In the Budget for 2024-25, Finance Minister has made the ‘new regime’ of personal income tax more appealing, while continuing to rationalise the capital gains tax structure
In the Union Budget for 2024-25, Finance Minister Nirmala Sitharaman has endeavoured to make the ‘new regime’ of personal income tax (PIT) a bit more attractive besides continuing the process of ‘rationalising’ and ‘simplifying’ the structure of capital gains tax (CGT) that was started in her budget for FY 2023-24. Sitharaman had introduced the new PIT regime in the Budget for 2020-21. Even while retaining a 5 per cent tax for annual income in the Rs 250,001-Rs 500,000 range (as under the old regime before 2020-21), on income higher than Rs 500,000, the government levied: 10 per cent on Rs 500,001-Rs 750,000; 15 per cent on Rs 750,001-Rs 1,000,000; 20 per cent on Rs 1,000,001-Rs 1,250,000; 25 per cent on Rs 1,250,001-Rs 1,500,000. For income above Rs 1,500,000, the 30 per cent tax continued. Unlike the old regime where persons could claim annual exemptions and deductions on long-term investments up to a maximum of Rs 375,000, none was allowed under the new regime.

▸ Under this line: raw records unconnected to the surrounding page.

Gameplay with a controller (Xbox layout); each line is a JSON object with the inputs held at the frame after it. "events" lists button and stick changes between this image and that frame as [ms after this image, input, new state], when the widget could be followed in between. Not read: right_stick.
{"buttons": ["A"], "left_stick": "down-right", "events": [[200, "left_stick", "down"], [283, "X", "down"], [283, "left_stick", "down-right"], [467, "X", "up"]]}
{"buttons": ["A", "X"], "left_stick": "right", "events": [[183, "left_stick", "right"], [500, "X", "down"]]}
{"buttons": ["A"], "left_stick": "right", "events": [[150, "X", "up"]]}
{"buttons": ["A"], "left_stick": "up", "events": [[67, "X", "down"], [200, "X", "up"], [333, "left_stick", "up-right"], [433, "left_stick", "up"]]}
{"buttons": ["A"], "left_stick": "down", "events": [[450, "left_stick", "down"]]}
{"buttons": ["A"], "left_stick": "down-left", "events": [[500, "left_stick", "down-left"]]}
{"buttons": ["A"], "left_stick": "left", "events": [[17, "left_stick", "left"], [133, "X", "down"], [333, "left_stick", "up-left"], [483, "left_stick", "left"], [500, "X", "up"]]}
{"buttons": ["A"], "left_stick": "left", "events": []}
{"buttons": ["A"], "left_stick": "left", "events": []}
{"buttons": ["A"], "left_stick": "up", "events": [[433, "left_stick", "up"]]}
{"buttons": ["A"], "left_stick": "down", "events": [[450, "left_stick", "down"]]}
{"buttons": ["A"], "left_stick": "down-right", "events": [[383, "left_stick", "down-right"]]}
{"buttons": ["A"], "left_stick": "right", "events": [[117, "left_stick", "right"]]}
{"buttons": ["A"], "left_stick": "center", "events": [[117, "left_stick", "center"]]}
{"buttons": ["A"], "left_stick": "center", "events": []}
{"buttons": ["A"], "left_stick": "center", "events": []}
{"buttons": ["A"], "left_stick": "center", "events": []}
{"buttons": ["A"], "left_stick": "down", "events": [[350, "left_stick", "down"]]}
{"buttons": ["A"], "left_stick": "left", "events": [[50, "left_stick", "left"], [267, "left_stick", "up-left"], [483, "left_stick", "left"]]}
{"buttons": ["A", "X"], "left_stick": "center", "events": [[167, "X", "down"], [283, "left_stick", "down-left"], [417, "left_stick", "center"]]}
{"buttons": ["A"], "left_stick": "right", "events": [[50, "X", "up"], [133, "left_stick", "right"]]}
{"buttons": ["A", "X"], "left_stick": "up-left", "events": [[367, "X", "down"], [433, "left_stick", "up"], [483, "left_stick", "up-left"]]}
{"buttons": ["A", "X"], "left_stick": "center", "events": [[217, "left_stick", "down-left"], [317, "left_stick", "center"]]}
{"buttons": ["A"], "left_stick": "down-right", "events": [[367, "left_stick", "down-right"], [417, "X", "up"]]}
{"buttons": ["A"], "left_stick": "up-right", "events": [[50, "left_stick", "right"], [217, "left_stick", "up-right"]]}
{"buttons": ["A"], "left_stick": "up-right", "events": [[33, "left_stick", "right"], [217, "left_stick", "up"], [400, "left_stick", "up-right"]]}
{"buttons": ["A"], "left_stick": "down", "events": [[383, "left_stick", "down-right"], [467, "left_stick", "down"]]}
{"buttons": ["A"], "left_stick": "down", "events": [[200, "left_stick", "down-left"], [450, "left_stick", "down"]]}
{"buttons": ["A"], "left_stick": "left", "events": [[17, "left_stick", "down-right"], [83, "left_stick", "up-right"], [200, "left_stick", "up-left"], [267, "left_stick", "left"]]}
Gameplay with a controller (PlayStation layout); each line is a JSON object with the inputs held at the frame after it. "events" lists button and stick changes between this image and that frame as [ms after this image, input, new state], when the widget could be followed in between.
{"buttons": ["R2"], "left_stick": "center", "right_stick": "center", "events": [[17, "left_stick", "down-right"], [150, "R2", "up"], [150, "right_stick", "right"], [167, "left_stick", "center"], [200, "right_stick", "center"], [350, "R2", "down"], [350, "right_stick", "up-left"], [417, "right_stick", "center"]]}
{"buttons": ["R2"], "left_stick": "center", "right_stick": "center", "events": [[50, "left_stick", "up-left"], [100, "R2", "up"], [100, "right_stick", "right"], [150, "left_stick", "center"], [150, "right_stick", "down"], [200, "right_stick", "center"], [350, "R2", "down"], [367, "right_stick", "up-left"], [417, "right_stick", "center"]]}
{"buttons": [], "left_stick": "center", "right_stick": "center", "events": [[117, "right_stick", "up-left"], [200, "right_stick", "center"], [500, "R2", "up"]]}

However, individuals were given the choice to go either for the new regime or continue with the old regime. In the Budget for 2023-24, she altered the tax new structure to provide for nil tax on income up to Rs 300,000; 5 per cent tax on income in the Rs 300,001-Rs 600,000 bracket; 10 per cent in the Rs 600,001-Rs 900,000 bracket; 15 per cent in Rs 900,001-Rs 1,200,000; 20 per cent in Rs 1,200,001-1,500,000; and 30 per cent on above Rs 1,500,000. Besides, salaried persons and pensioners can also claim a standard deduction of Rs 50,000.This was much better than the 2020-21 package. Under it, a person with an annual income of say Rs 1,500,000 needs to pay Rs 140,000 as tax when compared to Rs 150,000 payable under the old regime albeit with tax breaks. Besides, the former left the person with cash-in-hand of Rs 1,360,000 against only Rs 975,000 under the old regime (after paying tax Rs 150,000 and investment Rs 375,000). Furthermore, under the new (modified) regime a salaried person won’t have to pay any tax on annual income up to Rs 750,000.In the Budget for 2024-25, the FM has further tweaked the slabs to provide for nil tax on income up to Rs 300,000; 5 per cent tax on income in the Rs 300,001- Rs 700,000 bracket; 10 per cent in the Rs 700,001-Rs 1000,000 brackets; 15 per cent in Rs 1000,001- Rs 1,200,000; 20 per cent in Rs 1,200,001-1,500,000; and 30 per cent on above Rs 1,500,000. Besides, salaried persons and pensioners can now claim a standard deduction of Rs 75,000.For a person with an annual income of Rs 1,500,000, these changes will yield an incremental savings of Rs 15,000 over the tax payable as per the 2023-24 budget. She will need to pay only Rs 125,000 as tax. Moreover, a salaried person won’t have to pay any tax on annual income up to Rs 825,000 up from Rs 750,000 earlier. Already, nearly two-thirds of those filing IT returns have shifted to the new tax regime.